“Hücre Cezası Uygulamalarında Hekim Tutumu”

Son dönemlerde cezaevlerindeki disiplin cezalarının hücre cezası şeklinde infaz edilmesi ile ilgili hekim raporlarının tartışma konusu yapılması üzerine ATO İnsan Hakları Komisyonu “Hücre Cezası Uygulamalarında Hekim Tutumu”nun nasıl olması gerektiği konusunda bir açıklama yayımladı.
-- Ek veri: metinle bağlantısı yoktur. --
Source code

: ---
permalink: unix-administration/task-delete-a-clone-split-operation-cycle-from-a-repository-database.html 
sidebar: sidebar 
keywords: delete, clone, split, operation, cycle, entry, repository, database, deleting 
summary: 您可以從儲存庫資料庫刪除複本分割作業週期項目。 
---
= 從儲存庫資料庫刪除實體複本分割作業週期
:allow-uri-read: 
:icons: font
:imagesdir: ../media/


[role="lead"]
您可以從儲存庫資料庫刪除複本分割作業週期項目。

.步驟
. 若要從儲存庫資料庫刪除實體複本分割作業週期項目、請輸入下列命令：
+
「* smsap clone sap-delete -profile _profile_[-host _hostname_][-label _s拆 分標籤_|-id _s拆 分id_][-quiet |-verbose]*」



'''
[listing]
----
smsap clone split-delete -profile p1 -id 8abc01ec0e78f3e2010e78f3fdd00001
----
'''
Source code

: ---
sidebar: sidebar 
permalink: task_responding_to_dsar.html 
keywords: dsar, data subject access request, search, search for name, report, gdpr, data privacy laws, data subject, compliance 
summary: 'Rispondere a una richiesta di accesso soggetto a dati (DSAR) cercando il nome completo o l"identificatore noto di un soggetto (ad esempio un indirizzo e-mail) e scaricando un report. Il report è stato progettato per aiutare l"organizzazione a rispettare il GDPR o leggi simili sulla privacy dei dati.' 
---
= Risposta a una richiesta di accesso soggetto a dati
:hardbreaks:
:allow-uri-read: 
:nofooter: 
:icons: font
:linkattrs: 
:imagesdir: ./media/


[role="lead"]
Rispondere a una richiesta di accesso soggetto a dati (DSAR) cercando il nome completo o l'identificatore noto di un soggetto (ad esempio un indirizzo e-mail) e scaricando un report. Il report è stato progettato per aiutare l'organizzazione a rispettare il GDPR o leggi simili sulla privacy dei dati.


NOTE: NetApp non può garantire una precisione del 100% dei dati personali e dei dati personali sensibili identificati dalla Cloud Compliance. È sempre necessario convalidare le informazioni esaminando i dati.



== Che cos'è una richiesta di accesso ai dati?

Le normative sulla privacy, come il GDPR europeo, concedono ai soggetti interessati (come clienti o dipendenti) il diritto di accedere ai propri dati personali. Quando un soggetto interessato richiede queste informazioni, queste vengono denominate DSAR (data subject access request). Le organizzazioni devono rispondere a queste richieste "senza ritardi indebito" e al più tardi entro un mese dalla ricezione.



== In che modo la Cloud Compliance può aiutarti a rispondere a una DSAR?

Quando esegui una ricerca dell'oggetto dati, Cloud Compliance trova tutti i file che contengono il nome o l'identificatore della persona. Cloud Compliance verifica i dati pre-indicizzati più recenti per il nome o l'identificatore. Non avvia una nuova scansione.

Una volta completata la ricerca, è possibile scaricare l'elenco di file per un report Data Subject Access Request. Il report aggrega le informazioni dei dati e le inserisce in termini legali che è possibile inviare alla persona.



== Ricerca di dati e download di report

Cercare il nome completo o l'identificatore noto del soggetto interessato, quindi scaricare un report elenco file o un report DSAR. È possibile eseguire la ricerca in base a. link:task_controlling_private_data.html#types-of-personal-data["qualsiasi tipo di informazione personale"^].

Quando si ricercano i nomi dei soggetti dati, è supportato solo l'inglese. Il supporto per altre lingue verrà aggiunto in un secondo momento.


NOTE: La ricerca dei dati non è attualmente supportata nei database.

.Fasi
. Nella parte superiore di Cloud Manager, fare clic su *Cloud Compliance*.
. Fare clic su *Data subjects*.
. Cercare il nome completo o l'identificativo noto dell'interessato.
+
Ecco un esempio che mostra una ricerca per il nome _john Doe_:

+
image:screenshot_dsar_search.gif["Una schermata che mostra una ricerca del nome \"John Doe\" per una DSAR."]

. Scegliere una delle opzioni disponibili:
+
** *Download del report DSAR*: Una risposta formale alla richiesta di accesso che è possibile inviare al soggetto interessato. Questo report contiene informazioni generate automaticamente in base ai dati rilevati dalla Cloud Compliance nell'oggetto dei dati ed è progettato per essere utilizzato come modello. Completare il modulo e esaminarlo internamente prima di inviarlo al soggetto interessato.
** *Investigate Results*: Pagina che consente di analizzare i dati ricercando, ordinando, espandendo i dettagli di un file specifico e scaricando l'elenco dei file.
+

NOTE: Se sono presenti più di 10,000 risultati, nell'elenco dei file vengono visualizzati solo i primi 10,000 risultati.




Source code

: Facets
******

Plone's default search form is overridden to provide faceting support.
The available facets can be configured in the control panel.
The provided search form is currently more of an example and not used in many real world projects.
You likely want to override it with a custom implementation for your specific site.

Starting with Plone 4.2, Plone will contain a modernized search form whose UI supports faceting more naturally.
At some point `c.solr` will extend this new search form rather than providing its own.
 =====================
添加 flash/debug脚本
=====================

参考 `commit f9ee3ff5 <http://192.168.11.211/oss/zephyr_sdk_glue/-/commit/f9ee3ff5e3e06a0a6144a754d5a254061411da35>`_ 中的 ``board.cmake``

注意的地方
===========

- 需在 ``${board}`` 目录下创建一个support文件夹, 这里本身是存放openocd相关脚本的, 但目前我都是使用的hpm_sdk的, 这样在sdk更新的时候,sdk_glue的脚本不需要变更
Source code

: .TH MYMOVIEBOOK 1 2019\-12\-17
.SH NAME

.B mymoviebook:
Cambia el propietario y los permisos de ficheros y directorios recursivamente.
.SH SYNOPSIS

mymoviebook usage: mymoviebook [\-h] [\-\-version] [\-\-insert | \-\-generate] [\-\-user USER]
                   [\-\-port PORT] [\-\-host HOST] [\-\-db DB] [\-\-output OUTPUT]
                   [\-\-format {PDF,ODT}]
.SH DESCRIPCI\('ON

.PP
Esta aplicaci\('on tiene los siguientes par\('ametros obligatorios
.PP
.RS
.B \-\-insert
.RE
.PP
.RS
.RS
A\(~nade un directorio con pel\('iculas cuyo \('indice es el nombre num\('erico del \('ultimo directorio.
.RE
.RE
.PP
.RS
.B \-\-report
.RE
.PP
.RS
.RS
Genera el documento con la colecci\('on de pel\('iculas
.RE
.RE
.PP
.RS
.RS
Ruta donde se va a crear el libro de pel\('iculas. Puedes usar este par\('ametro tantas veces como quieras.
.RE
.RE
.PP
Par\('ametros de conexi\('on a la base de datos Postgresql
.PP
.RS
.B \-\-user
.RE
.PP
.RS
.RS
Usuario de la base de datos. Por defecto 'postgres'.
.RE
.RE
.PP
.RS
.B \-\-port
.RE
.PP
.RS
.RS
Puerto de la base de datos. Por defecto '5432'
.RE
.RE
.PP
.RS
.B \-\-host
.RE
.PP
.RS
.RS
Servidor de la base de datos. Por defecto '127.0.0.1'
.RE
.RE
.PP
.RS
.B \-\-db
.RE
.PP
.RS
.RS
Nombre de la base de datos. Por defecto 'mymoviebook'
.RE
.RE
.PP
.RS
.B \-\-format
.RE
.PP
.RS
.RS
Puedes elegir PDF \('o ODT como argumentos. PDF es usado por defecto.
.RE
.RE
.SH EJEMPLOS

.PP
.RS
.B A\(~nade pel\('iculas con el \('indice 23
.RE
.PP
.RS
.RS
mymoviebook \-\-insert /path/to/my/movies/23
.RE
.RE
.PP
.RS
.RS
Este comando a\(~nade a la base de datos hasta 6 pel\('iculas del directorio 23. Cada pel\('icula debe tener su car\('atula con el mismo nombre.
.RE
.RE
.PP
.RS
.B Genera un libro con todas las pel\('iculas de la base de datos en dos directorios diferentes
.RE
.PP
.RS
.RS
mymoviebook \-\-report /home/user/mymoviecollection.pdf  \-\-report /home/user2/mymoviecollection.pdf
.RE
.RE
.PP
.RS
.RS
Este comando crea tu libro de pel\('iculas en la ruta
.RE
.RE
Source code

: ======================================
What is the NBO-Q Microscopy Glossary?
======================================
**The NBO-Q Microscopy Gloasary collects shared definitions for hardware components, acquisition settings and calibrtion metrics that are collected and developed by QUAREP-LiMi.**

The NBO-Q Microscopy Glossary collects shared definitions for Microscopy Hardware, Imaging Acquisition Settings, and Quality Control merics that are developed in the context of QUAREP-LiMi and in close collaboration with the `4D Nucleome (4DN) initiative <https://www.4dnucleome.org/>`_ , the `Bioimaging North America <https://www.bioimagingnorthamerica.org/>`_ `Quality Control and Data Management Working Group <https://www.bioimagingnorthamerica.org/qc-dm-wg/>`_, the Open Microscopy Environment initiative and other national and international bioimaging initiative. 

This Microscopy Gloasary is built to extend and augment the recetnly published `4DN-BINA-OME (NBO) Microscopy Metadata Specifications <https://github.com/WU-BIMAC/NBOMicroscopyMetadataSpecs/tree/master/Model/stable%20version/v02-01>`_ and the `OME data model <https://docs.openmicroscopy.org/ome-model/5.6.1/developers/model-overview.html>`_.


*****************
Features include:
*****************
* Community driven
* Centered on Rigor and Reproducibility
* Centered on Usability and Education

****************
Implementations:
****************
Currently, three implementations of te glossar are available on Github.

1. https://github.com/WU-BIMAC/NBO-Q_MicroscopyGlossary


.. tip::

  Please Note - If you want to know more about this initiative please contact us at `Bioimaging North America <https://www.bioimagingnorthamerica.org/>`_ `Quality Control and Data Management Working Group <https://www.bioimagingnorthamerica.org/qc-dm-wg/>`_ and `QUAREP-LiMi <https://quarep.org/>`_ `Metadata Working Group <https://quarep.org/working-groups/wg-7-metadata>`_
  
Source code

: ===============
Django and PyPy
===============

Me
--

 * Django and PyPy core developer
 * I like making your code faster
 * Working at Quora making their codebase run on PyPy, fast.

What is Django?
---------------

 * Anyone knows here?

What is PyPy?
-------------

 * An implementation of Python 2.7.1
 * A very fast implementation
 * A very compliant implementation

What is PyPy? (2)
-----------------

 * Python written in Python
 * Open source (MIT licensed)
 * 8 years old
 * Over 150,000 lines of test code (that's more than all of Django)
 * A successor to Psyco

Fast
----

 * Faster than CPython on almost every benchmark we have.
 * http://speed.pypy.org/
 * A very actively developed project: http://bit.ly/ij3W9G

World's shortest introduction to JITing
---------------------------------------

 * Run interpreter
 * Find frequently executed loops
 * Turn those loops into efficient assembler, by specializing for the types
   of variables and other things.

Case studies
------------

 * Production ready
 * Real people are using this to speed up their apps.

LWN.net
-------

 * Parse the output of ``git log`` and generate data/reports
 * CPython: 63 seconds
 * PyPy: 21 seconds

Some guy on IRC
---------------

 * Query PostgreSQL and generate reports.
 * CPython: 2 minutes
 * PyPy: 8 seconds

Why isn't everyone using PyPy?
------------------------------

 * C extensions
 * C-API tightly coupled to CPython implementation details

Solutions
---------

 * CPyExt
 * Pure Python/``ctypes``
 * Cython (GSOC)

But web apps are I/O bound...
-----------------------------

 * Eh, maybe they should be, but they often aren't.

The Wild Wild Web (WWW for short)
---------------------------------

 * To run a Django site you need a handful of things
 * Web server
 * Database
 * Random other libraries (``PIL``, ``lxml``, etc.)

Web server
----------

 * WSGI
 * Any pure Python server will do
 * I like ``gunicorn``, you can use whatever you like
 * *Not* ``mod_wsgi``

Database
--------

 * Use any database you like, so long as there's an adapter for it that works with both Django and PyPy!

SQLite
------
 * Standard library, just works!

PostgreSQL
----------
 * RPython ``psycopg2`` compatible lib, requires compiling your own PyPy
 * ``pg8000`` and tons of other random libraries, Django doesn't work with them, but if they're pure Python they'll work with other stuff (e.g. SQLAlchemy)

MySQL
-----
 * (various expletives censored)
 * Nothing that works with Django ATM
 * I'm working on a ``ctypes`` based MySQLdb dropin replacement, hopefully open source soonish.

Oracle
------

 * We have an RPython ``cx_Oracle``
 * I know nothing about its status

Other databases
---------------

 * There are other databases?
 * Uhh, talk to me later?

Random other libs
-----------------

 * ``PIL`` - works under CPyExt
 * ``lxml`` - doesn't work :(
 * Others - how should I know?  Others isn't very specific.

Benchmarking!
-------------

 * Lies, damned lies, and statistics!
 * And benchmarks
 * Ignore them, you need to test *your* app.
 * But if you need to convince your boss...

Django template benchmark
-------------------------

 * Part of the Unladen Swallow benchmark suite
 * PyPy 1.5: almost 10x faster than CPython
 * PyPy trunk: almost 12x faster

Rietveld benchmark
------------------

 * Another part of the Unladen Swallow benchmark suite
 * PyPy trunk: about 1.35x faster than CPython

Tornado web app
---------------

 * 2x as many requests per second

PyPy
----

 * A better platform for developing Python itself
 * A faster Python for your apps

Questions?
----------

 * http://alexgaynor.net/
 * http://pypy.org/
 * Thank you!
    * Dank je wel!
Sağlık hakkından yoksun bırakılmanın asla bir cezalandırma aracı olamayacağı belirtilen açıklamada, “Sağlık hizmetlerinin sunumu açısından; tutuklu ve hükümlülerin muayenelerinin de diğer hastalar gibi, kişilik haklarına saygı gösterilerek hekimlik sanatını uygulamaya elverişli koşullarda yapılması; hastaların ırk, dil, din, mezhep, cinsiyet, siyasi düşünce, felsefi inanç, ekonomik ve sosyal durum ile benzer farklılıklarının dikkate alınmaması; her türlü tıbbi müdahalenin hastanın mahremiyetine saygı gösterilmek suretiyle yerine getirilmesi temel kural olarak belirtilmiştir.” denildi.

Hekimlerin hastalarının farklılıklarına bakmaksızın her hastaya eşit yaklaşmak ve hastasının yararı doğrultusunda mesleki bilgilerini kullanmakla yükümlü olduğu hatırlatılan açıklamada  “Hekim hasta ilişkisi güven temeline dayalı bir ilişki olması nedeniyle öncelikle hastanın hekime yönelik güvenini zedeleyici bir tutum ve davranıştan hekimin kaçınması gerekir.” ifadelerine yer verildi.

Gerek ulusal, gerekse uluslararası belgelere atıf yapılan açıklamada, “Tıp mesleği, yaşam ve sağlığa erişim hakkı boyutunda hekimlerin hastalarıyla sadakate ve güven ilişkisine dayalı özel bir ilişkiyi gerektirdiğinden, hekimlerin mesleğin temel ilkelerini zedeleyecek ve hastalarının sağlığını bozacak uygulamalar içinde yer alması düşünülemez. Bu nedenle hekimlerin disiplin ve ceza amaçlı kurul ve uygulamalar içinde yer alması, bu süreçlere katılması etik ilkelere aykırıdır.” bilgisine yer verildi.